Tasks to carry out:
A. Answer these questions about the benchmark comment script:
(i) Which pip package does its docstring say it uses?
(ii) What is the maximum number of rows shown per table?
(iii) How many trials at most are made when querying base commit benchmark results?
B. Write the next part of the benchmark comment script, continuing after its last line.

Provided text:
-- -- --
#!/usr/bin/env python3
# Copyright 2021 The IREE Authors
#
# Licensed under the Apache License v2.0 with LLVM Exceptions.
# See https://llvm.org/LICENSE.txt for license information.
# SPDX-License-Identifier: Apache-2.0 WITH LLVM-exception
"""Generates benchmark results as pull request comments.

This script is meant to be used by CI and uses pip package "markdown_strings".
"""

import sys
import pathlib

# Add build_tools python dir to the search path.
sys.path.insert(0, str(pathlib.Path(__file__).parent.with_name("python")))

import argparse
import collections
import dataclasses
import json
from typing import Any, Dict, Optional, Set, Tuple

import markdown_strings as md
import requests

from common import benchmark_definition, benchmark_presentation, common_arguments
from reporting import benchmark_comment

GITHUB_IREE_REPO_PREFIX = "https://github.com/iree-org/iree"
IREE_DASHBOARD_URL = "https://perf.iree.dev/apis/v2"
IREE_PROJECT_ID = "IREE"
# The maximal numbers of trials when querying base commit benchmark results.
MAX_BASE_COMMIT_QUERY_COUNT = 10
# The max number of rows to show per table.
TABLE_SIZE_CUT = 3
THIS_DIRECTORY = pathlib.Path(__file__).resolve().parent


@dataclasses.dataclass(frozen=True)
-- -- --
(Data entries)
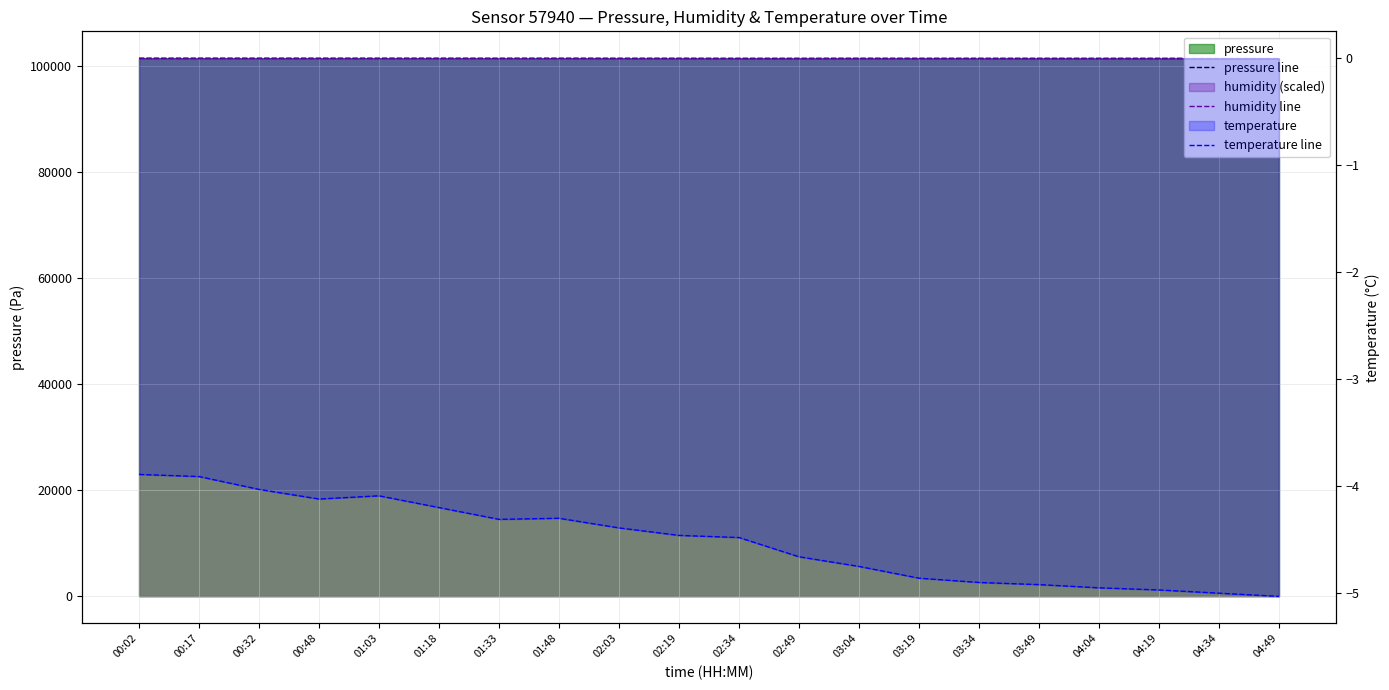

Which series has the widest spread of values?

pressure line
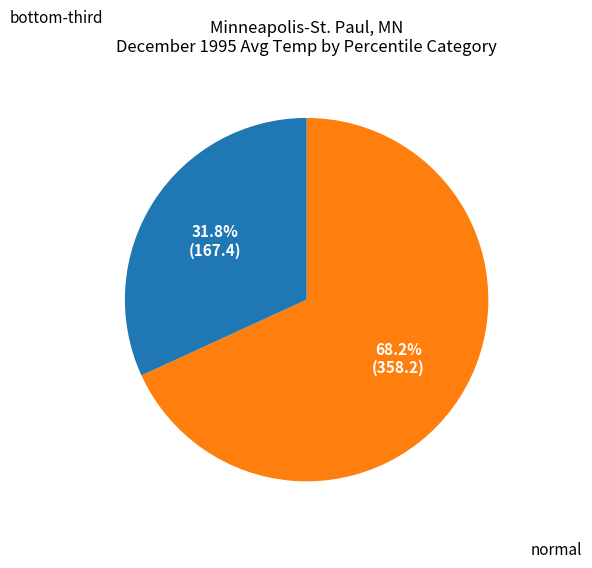

How many slices are in this pie chart?

2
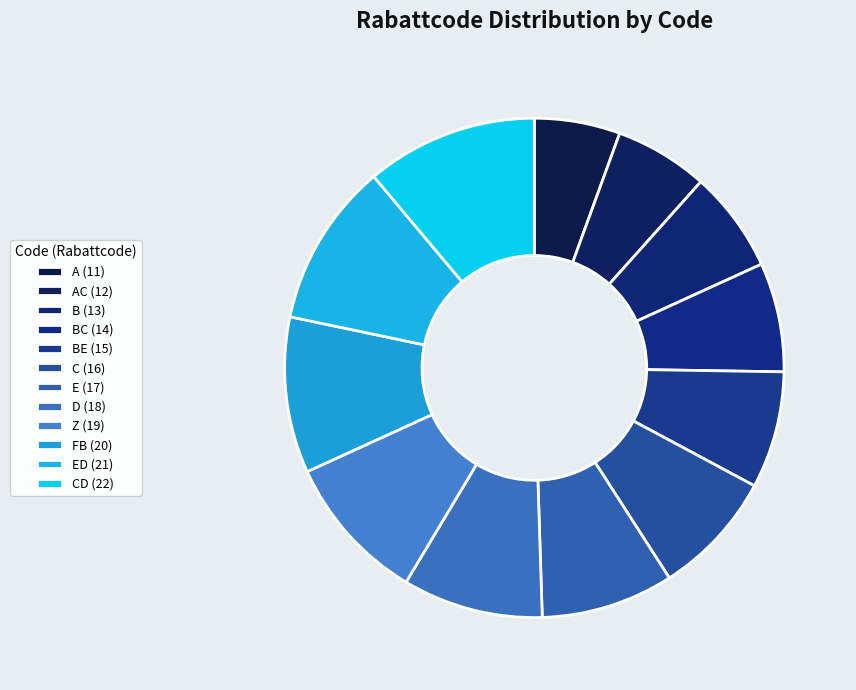

Count the number of slices in the pie.

12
-- -- --
Exercise responses:
A.
(i) markdown_strings
(ii) 3
(iii) 10

B.
class CommentDef(object):
    title: str
    type_id: str


# Map from comment type to comment definition.
COMMENT_DEF_MAP = {
    "android-benchmark-summary": CommentDef(
        title="Abbreviated Android Benchmark Summary",
        type_id="bf8cdf94-a992-466d-b11c-778cbd805a22",
    ),
    "linux-benchmark-summary": CommentDef(
        title="Abbreviated Linux Benchmark Summary",
        type_id="37549014-3c67-4e74-8d88-8e929231abe3",
    ),
    "benchmark-summary": CommentDef(
        title="Abbreviated Benchmark Summary",
        type_id="5b42cbfe-26a0-4164-a51c-07f06762e2dc",
    ),
}


def get_git_total_commit_count(commit: str, verbose: bool = False) -> int:
    """Gets the total commit count in history ending with the given commit."""
    # TODO(#11703): Should use --first-parent here. See issue for the required
    # work.
    count = benchmark_definition.execute_cmd_and_get_stdout(
        ["git", "rev-list", "--count", commit], cwd=THIS_DIRECTORY, verbose=verbose
    )
    return int(count)


def get_from_dashboard(
    url: str, payload: Dict[str, Any], verbose: bool = False
) -> Dict[str, Dict[str, Any]]:
    headers = {"Content-type": "application/json"}
    data = json.dumps(payload)

    if verbose:
        print(f"API request payload: {data}")

    response = requests.get(url, data=data, headers=headers)
    code = response.status_code
    if code != 200:
        raise requests.RequestException(
            f"Failed to get from dashboard server with status code {code}"
        )

    data = response.json()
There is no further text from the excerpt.